I'm an 'everything in one pot'. DP earns a lot more than what I could do once I have juggled childcare. Dp is useless with money and although we would have plenty of fun money, holidays and nice clothes etc etc, we wouldn't have a pot to piddle in if left to him.
So his income goes into my current account. I pay bills and withdraw in cash what he needs for down the week, such as fuel, money for a sandwhich at work if he wants it, money for a pint after work etc etc.
I save a set amount each week for emergancies (we have a construction company so sometimes there may be a week or 2 without income) and for leaner times. I do the food shopping and buy the bread/milk etc etc.
We discuss things like holidays, new phone contracts, large expenditures and I ultimatley decide if we can afford them based on what we are working to at the minute.
I also have my own little business that doesn't really earn much but what that brings in is 'fun' money.
I am very, very lucky with my set up I know. BUT with the freedom of controlling the family spends (especially when I don't earn it) comes the responsibility of making sure things are paid and we have some monies put aside. I can be the bad guy if OH wants something (usually a holiday) and I say no but generally it works for us.

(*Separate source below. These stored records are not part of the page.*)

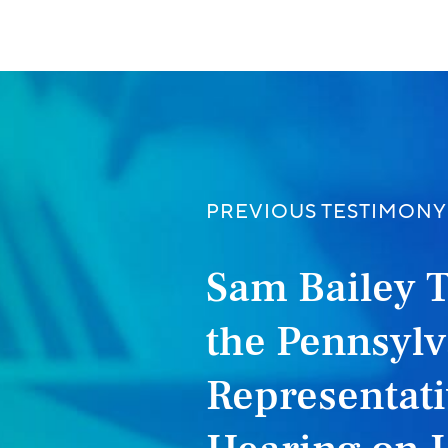
PREVIOUS TESTIMONY
Sam Bailey 
the Pennsylv
Representati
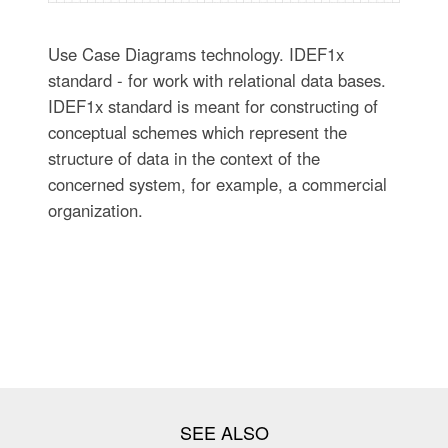
Use Case Diagrams technology. IDEF1x
standard - for work with relational data bases.
IDEF1x standard is meant for constructing of
conceptual schemes which represent the
structure of data in the context of the
concerned system, for example, a commercial
organization.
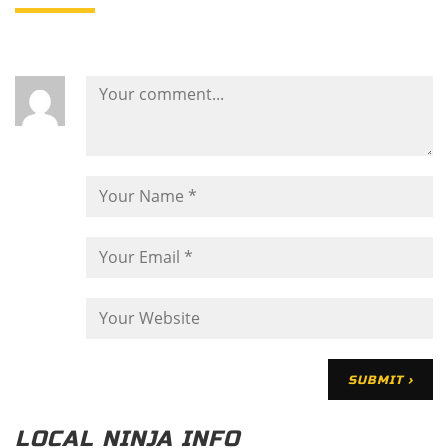
LOCAL NINJA INFO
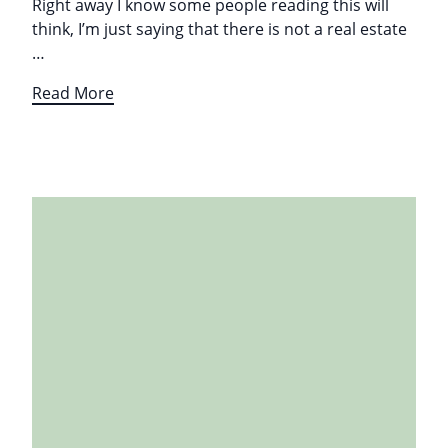
Right away I know some people reading this will
think, I’m just saying that there is not a real estate
…
Read More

I don't think it matters how you pay your bills and divvy up whats left as long as both partners feel in control and have some say over what happens to the family money. I think without children its different. My DD is from a previous relationship and I used to work my arse off to make sure I could pay all the bills, feed us both and give her everything she needs. It came to a flash point when she was in hospital for a week, and then I had 2 weeks off work when she came home, then went back to work and collapsed with suspected kidney stones.
DP had moved in a couple of months before and we had 'his' money and 'my' money (which paid for the bills, just). DP had wanted to help with bills but I hadn't wanted to loose my independance in case things didn't work, and having lived for 10 years on my own and then manged with a baby by myself it felt odd to let someone help.
He insisted I went part time and let him help with bills, then when I got made redundant a couple of years ago he asked me to run his company (paperwork wise) and helped me set up my little business.
It works for us. And now Im PG with our first baby together so will be totally relying on him. However if it were the other way around and I could earn as much as him he would be the stay at home dad and I'd provide for the family.